YOGUSENSE
SUMMARY
YOGUSENSE aims to capitalize on the capabilities of softsensing to mainstream the application of process analytical technology among small-medium food producers. The project will demonstrate the commercial feasibility as well as economic and environmental benefits of a platform fusing data from inline low-cost sensors, offline analyzers, and other process data to create softsensors and optimization models for in-process and real- time quality control in a fermentation-based process (Strained yogurt production).
DESCRIPTION
Process Analytical Technology (PAT) is a system (including instruments, methods and strategies) for designing, analyzing and controlling manufacturing processes through measurements of critical process parameters (CPP) and Critical Quality Attributes (CQA) of raw and processed materials to improve product quality, increase efficiency and reduce costs. PAT has effectively been employed for several years, mostly in pharmaceutical and other high margin industries (e.g. chemicals), bringing about important economic and environmental benefits while increasing the competitiveness of those industries.
Although it is proven that food industries could reap similar benefits with pharma from the implementation of PAT, the complex nature of the biological processes involved, such as fermentation, the strict legislations regarding their operating conditions (food grade) and the high CAPEX of complex inline sensors (e.g. laser or hyperspectral) makes PAT application technically complex, time-consuming and, ultimately, too expensive for an industry with low margins and with a very strong presence of SMEs who lack the capital for investing in such high-end sensing and automation systems. At present, the variables which can be automatically detected mainly center on variables such as temperature, tank pressure, pH value, dissolved oxygen, stirring speed and so on. Key variables which have a critical influence on productivity and quality such as cell concentration, substrate concentration, and product concentration cannot be measured with practical online measuring instruments or they require expensive custom-made instrumentation. Offline testing has a time-lag problem, and cannot satisfy the needs of real-time optimization control.
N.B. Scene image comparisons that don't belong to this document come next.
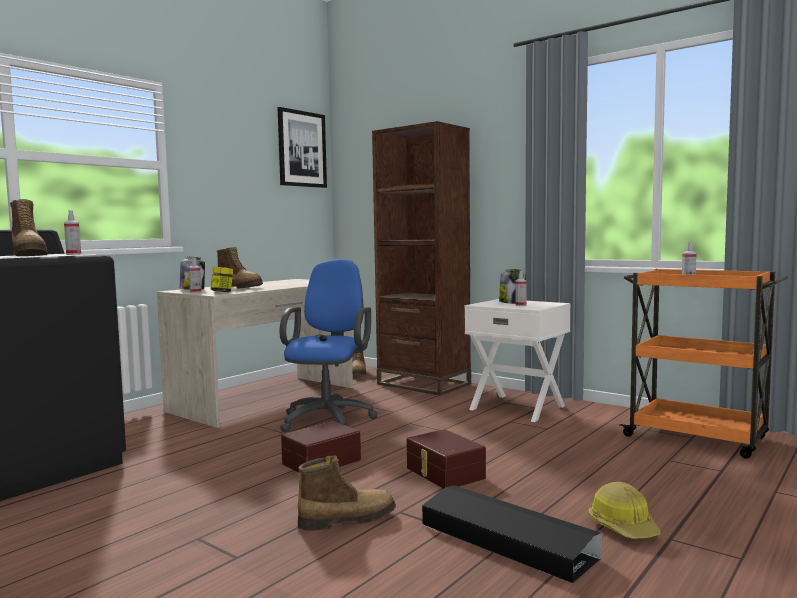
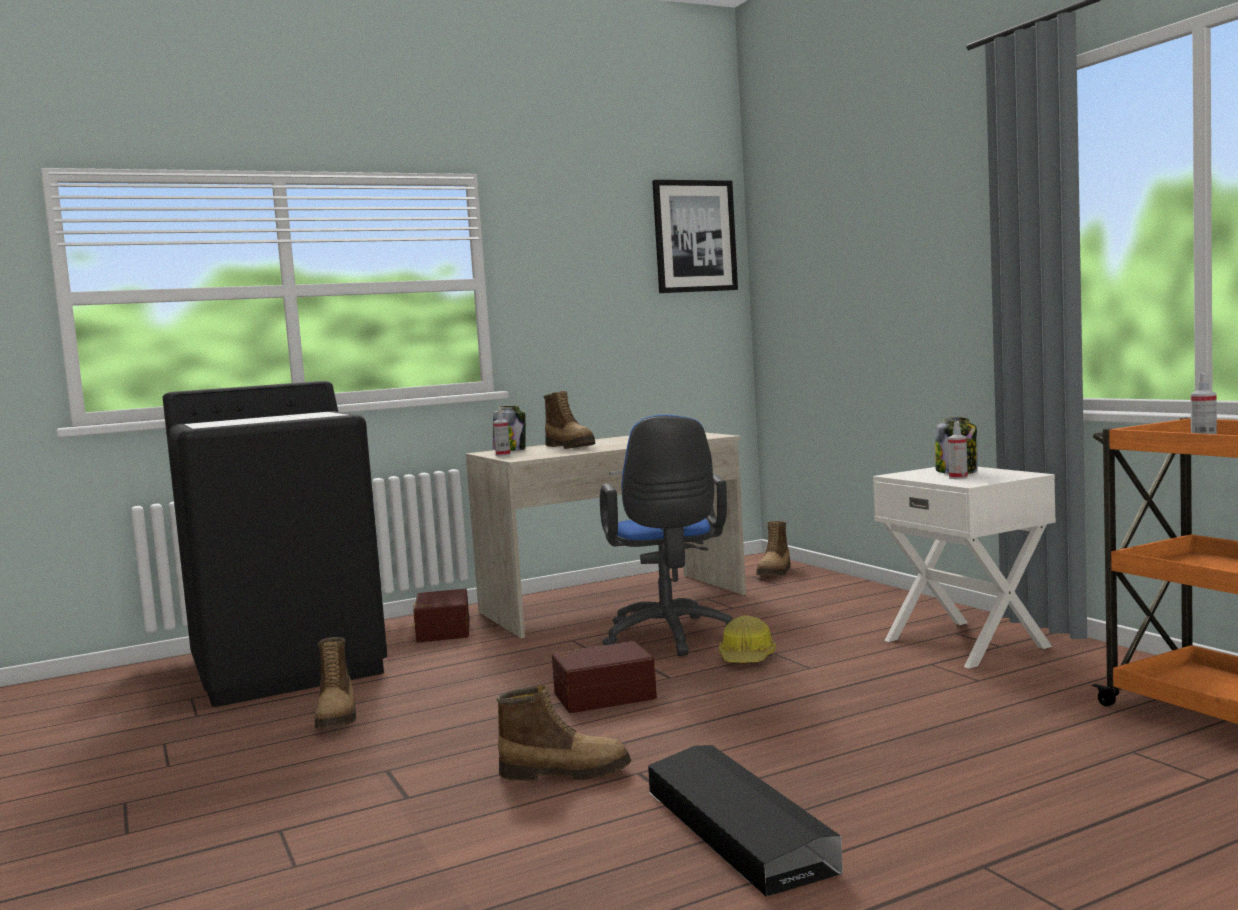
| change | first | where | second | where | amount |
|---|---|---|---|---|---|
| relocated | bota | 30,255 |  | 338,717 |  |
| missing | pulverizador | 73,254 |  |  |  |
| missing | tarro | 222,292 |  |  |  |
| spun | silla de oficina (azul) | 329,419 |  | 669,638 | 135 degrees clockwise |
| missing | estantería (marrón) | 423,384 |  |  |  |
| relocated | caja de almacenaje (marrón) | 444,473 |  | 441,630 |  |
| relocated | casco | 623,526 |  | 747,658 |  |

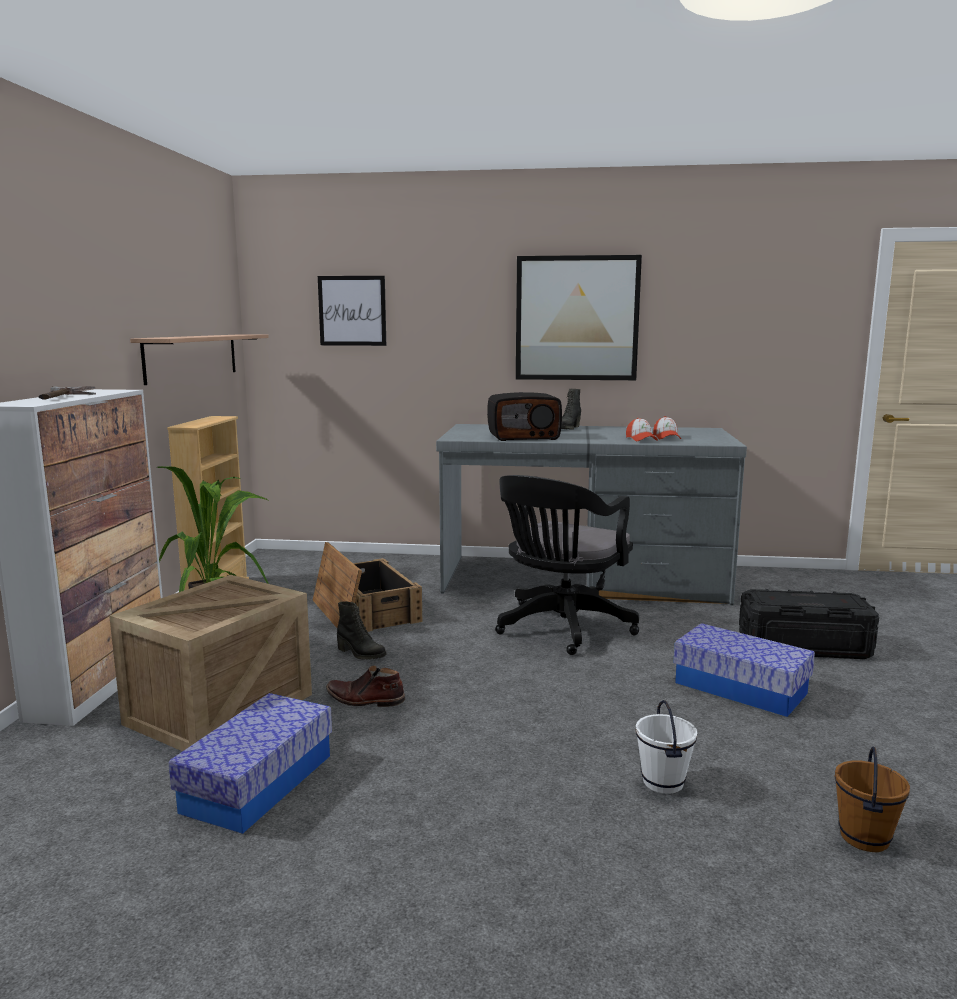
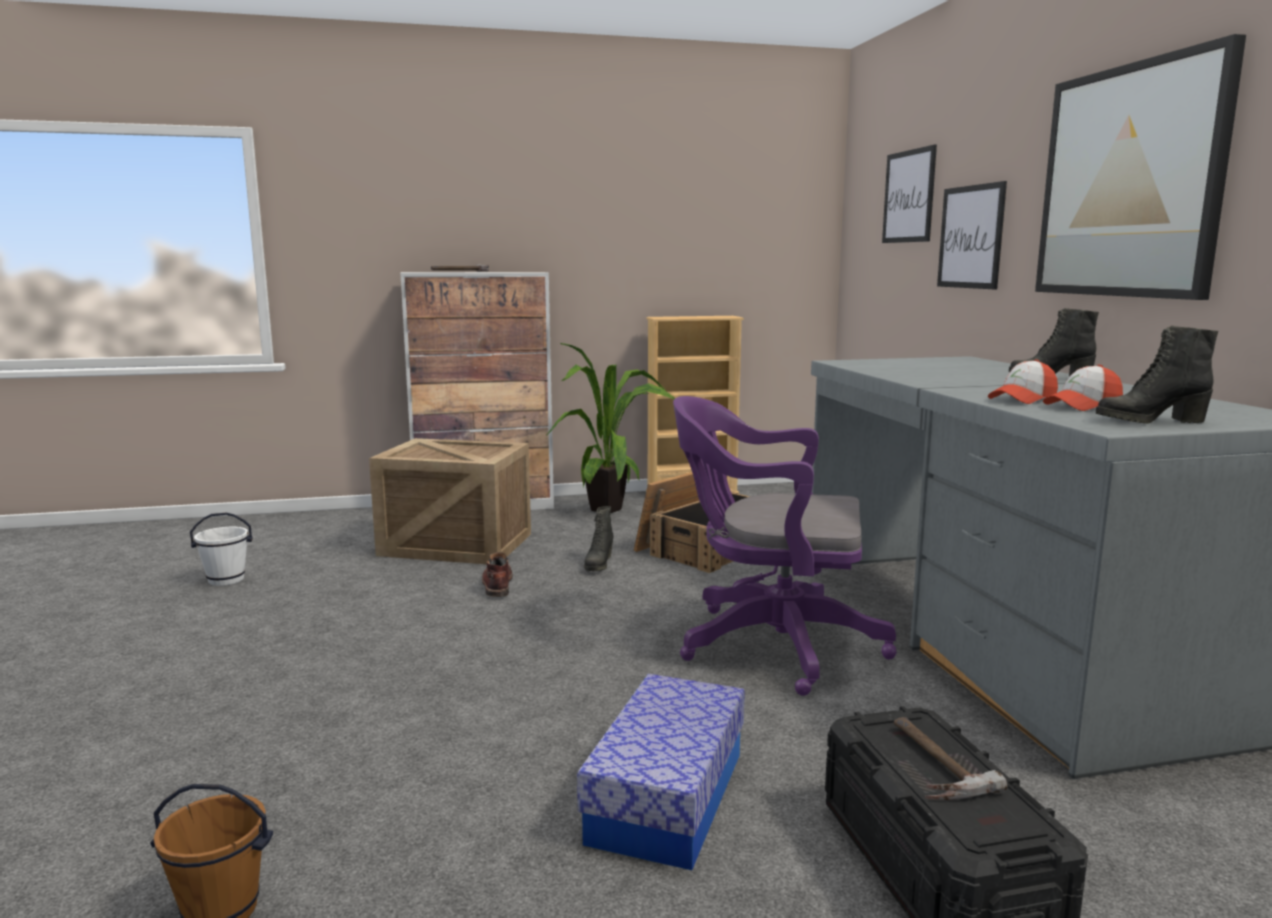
| change | first | where | second | where | amount |
|---|---|---|---|---|---|
| missing | estante | 192,357 |  |  |  |
| missing | caja de almacenaje | 258,783 |  |  |  |
| missing | radio | 524,437 |  |  |  |
| colour | silla de oficina (negro) | 561,629 | silla de oficina (morado) | 769,644 |  |
| relocated | cubo (blanco) | 662,782 |  | 226,580 |  |
| appeared |  |  | martillo | 927,764 |  |
| appeared |  |  | cuadro | 971,237 |  |
| appeared |  |  | bota (negro) | 1149,421 |  |

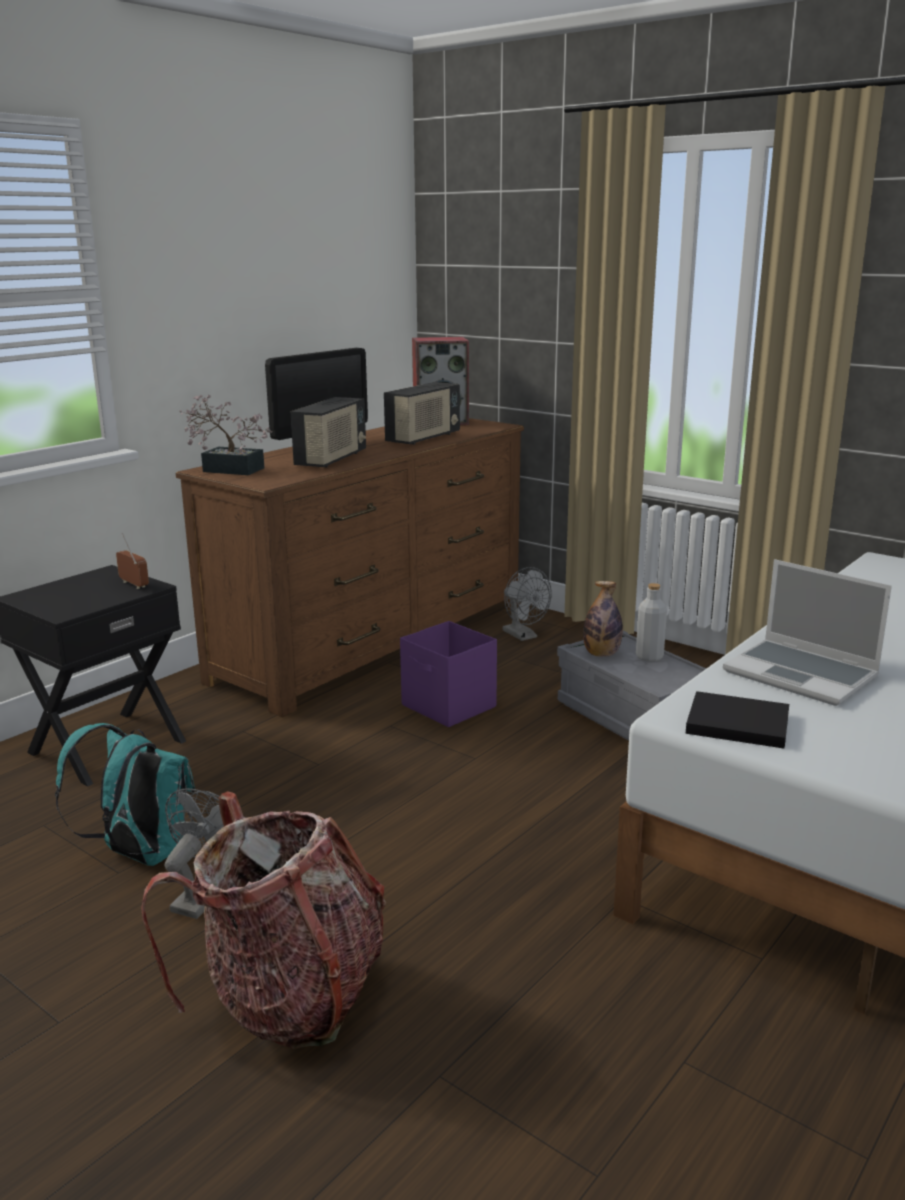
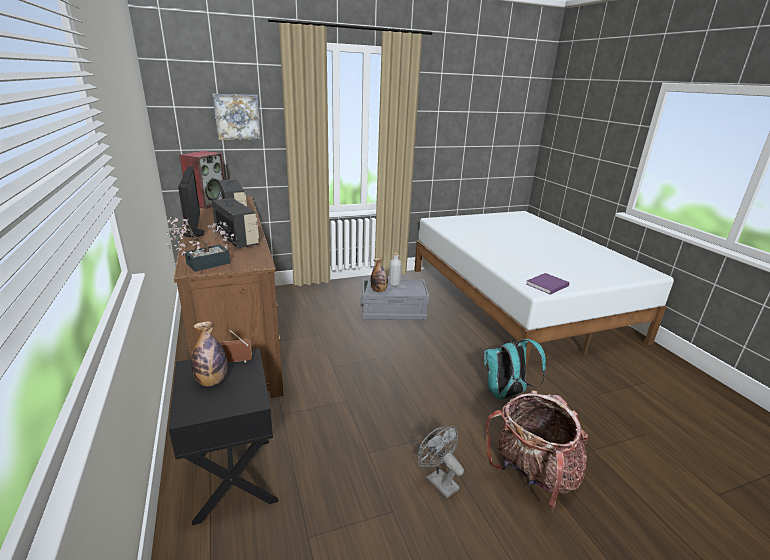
| change | first | where | second | where | amount |
|---|---|---|---|---|---|
| relocated | mochila (turquesa) | 140,854 |  | 506,394 |  |
| missing | caja de almacenaje (morado) | 449,706 |  |  |  |
| missing | ventilador (gris) | 523,636 |  |  |  |
| colour | libro (negro) | 734,723 | libro (morado) | 546,285 |  |
| missing | portátil | 802,674 |  |  |  |
| appeared |  |  | botella | 212,381 |  |
| appeared |  |  | cuadro | 237,117 |  |

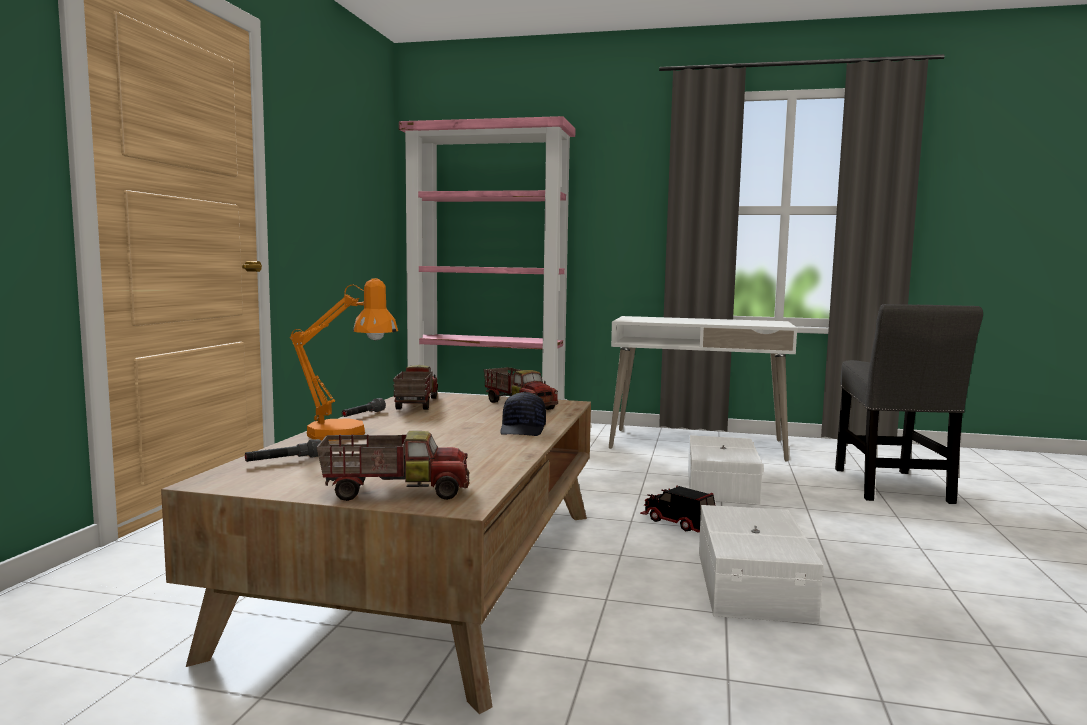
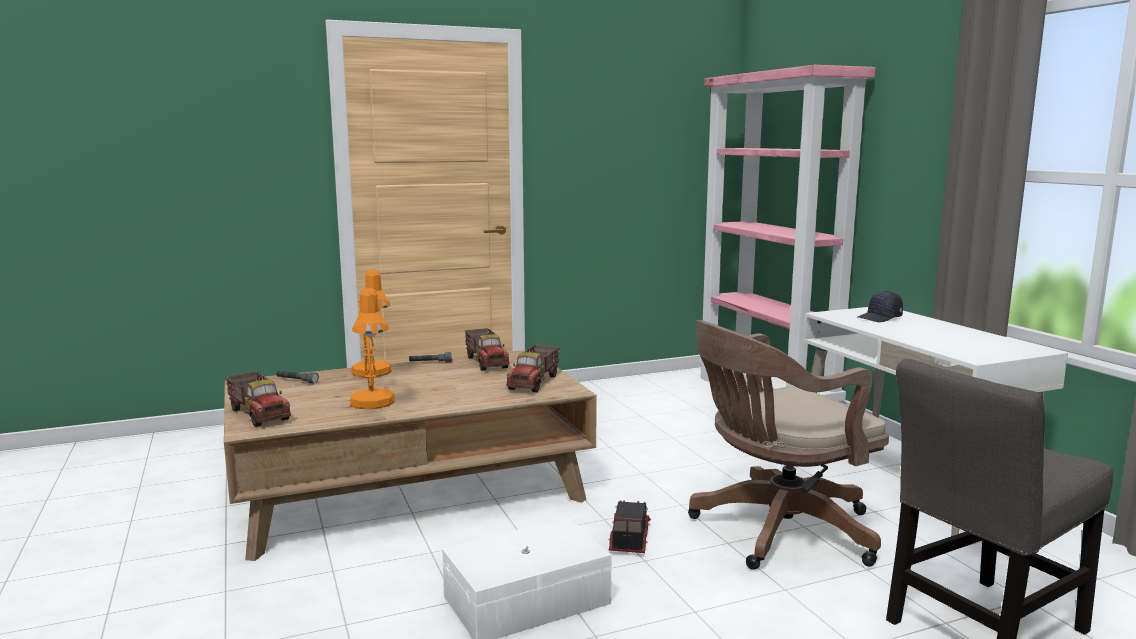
| change | first | where | second | where | amount |
|---|---|---|---|---|---|
| spun | camión de juguete | 415,404 |  | 487,362 | 105 degrees clockwise |
| relocated | gorra (negro) | 523,430 |  | 880,318 |  |
| exchanged | caja de almacenaje (blanco) | 719,486 | silla de oficina (marrón) | 776,531 |  |
| appeared |  |  | lámpara de mesa (naranja) | 373,405 |  |

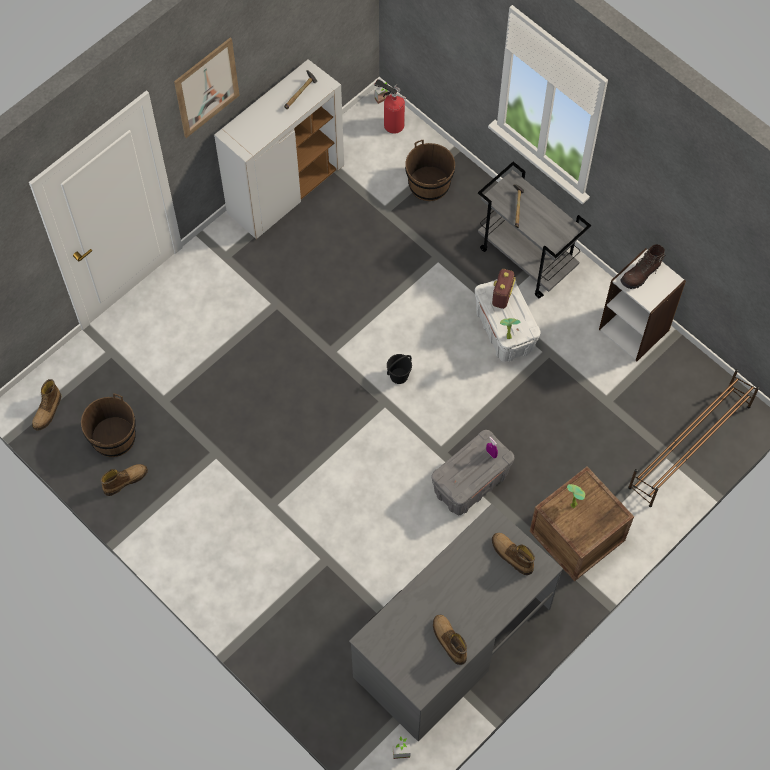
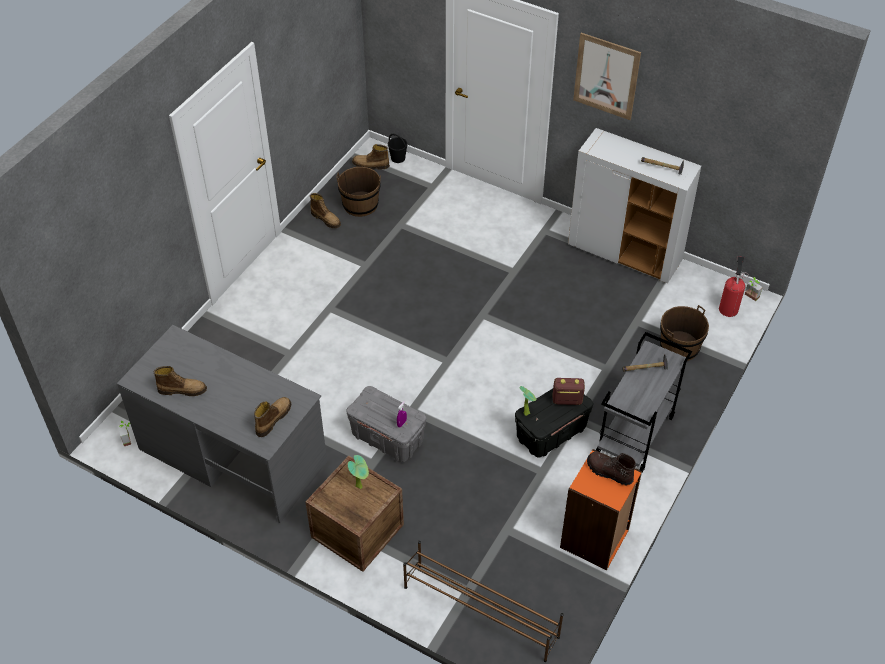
| change | first | where | second | where | amount |
|---|---|---|---|---|---|
| relocated | cubo (negro) | 399,375 |  | 398,158 |  |
| spun | bota | 448,641 |  | 182,389 | 45 degrees clockwise |
| colour | caja de almacenaje (blanco) | 505,331 | caja de almacenaje (negro) | 551,433 |  |
| colour | estantería (blanco) | 634,329 | estantería (naranja) | 595,539 |  |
In recent years, advances in data analytics have given rise to the concept of the Softsensors which offers a solution to the above problems, allowing food industries to benefit from the advantages of PAT at lower costs. By using historical data series including both CPPs and CQAs, it is possible to detect correlations between different CPPs and CQAs and infer the values of the latter from combinations of simple measurements that do not require expensive sensors or complicated installations to be measured. This allows for the radical reduction of PAT application costs while maintaining most benefits.
YOGUSENSE aims to capitalize on the capabilities of softsensing to address these problems and mainstream the application of PAT among small-medium food producers by demonstrating in a fermentation-based process (Strained yogurt production) the commercial feasibility as well as economic and environmental benefits of a PAT platform fusing data from inline low-cost sensors, offline analyzers, and other process data to create softsensors and optimization models for in-process and real-time quality control. All these are encapsulated in a digital solution to facilitate data management, application of predictive models and decision support to operators.
The application aims to prove that with targeted interventions in key steps of the yogurt production process, even dated production lines can be economically retrofitted and upgraded to provide high quality products. To achieve this, YOGUSENSE brings together a consortium of 2 SMEs specialising in the development of sensing applications (Castalia and IQ of Things) and an end-user (Mandrekas Dairy Products S.A.).
YOGUSENSE has received funding from the European Union’s Horizon 2020 research and innovation programme within the framework of the S3FOOD project, funded by the European Union’s Horizon 2020 research and innovation programme under grant agreement no. 824769.